_Short problem_: Transcribe the passage of the appellate opinion verbatim, starting at "JUDGMENT: AFFIRMED" and ending at "and McCormack, J.".

_Selection_:
____________
State v. Willard

Ohio Court of Appeals
State v. Willard, 2013 Ohio 3001 (2013)
Celebrezze

State v. Willard

Opinion

[Cite as State v. Willard,

2013-Ohio-3001

.]

Court of Appeals of Ohio EIGHTH APPELLATE DISTRICT COUNTY OF CUYAHOGA

JOURNAL ENTRY AND OPINION No. 99184

STATE OF OHIO PLAINTIFF-APPELLEE

vs.

CHRISTOPHER WILLARD DEFENDANT-APPELLANT

JUDGMENT: AFFIRMED

Criminal Appeal from the Cuyahoga County Court of Common Pleas Case No. CR-555833

BEFORE: Celebrezze, P.J., Kilbane, J., and McCormack, J.

RELEASED AND JOURNALIZED: July 11, 2013 ATTORNEY FOR APPELLANT

Susan J. Moran 55 Public Square Suite 1616 Cleveland, Ohio 44113

ATTORNEYS FOR APPELLEE

Timothy J. McGinty Cuyahoga County Prosecutor BY: Brett Kyker Assistant Prosecuting Attorney The Justice Center 1200 Ontario Street Cleveland, Ohio 44113 FRANK D. CELEBREZZE, JR., P.J.:

{¶1} Defendant-appellant, Christopher Willard, appeals from the judgment of the

trial court denying his motion to suppress evidence seized from his residence. After

careful review of the record and relevant case law, we affirm the trial court’s judgment.

I. Factual and Procedural History

{¶2} On March 11, 2011, Detective Brian Berardi of the Lakewood Police

Department, prepared an affidavit in support of a search warrant for appellant’s residence

in Lakewood, Ohio. Specifically, Detective Berardi averred that he had probable cause

to believe that evidence of criminal activity committed in violation of R.C. Chapter 2907

would be recovered from the “computer storage devices” located inside appellant’s

residence. In his affidavit, Detective Berardi set forth the following facts as the basis for

such belief:

Detective Berardi, an 18-year veteran of the Lakewood Police Department, has received training from the Ohio Peace Officer Training Academy, including specialized training in computer evidence based searches and internet predator investigations.

Detective Berardi averred that on February 22, 2011, Charles Willard arrived at the Lakewood Police Department with his three minor sons to make a police report against his brother, appellant. Charles Willard alleged that appellant showed his three sons — ages 16, 13, and 9 — pornographic material on July 23, 2010 while the boys were spending the night at appellant’s residence.

Detective Berardi averred that the Lakewood Police Department obtained written statements from each of the boys describing the pornography shown to them by appellant on a computer within appellant’s residence. The written statements contained identifying information for each child, including their name, date of birth, address, and phone number.

{¶3} Detective Berardi’s affidavit detailed the statements provided by the boys.
____________
_Raw records_:
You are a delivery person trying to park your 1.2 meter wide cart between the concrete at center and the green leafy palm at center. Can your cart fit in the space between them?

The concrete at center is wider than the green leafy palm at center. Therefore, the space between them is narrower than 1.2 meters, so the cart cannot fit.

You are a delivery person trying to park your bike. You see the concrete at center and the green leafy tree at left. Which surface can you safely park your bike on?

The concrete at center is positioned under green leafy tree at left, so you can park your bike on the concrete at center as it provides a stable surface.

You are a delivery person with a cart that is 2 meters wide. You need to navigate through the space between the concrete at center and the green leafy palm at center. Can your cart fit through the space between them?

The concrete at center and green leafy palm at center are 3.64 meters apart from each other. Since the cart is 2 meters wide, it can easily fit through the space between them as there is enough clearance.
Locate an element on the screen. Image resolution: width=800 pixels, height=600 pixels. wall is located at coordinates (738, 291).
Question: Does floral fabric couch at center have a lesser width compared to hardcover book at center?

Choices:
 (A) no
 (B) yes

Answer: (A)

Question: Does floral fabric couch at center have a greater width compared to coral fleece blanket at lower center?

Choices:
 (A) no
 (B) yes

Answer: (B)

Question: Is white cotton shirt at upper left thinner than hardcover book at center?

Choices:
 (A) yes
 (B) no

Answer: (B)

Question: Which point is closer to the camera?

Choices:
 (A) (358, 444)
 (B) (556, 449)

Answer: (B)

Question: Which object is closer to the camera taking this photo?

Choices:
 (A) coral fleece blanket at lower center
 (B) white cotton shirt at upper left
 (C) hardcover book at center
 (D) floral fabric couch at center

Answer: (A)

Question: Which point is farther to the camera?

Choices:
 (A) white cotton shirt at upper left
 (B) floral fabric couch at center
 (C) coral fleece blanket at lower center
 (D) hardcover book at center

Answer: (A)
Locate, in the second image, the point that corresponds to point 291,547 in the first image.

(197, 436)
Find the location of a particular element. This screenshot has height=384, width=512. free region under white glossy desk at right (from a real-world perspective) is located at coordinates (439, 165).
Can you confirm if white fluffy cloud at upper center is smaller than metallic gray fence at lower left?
____________
_Task answer_:
JUDGMENT: AFFIRMED

Criminal Appeal from the Cuyahoga County Court of Common Pleas Case No. CR-555833

BEFORE: Celebrezze, P.J., Kilbane, J., and McCormack, J.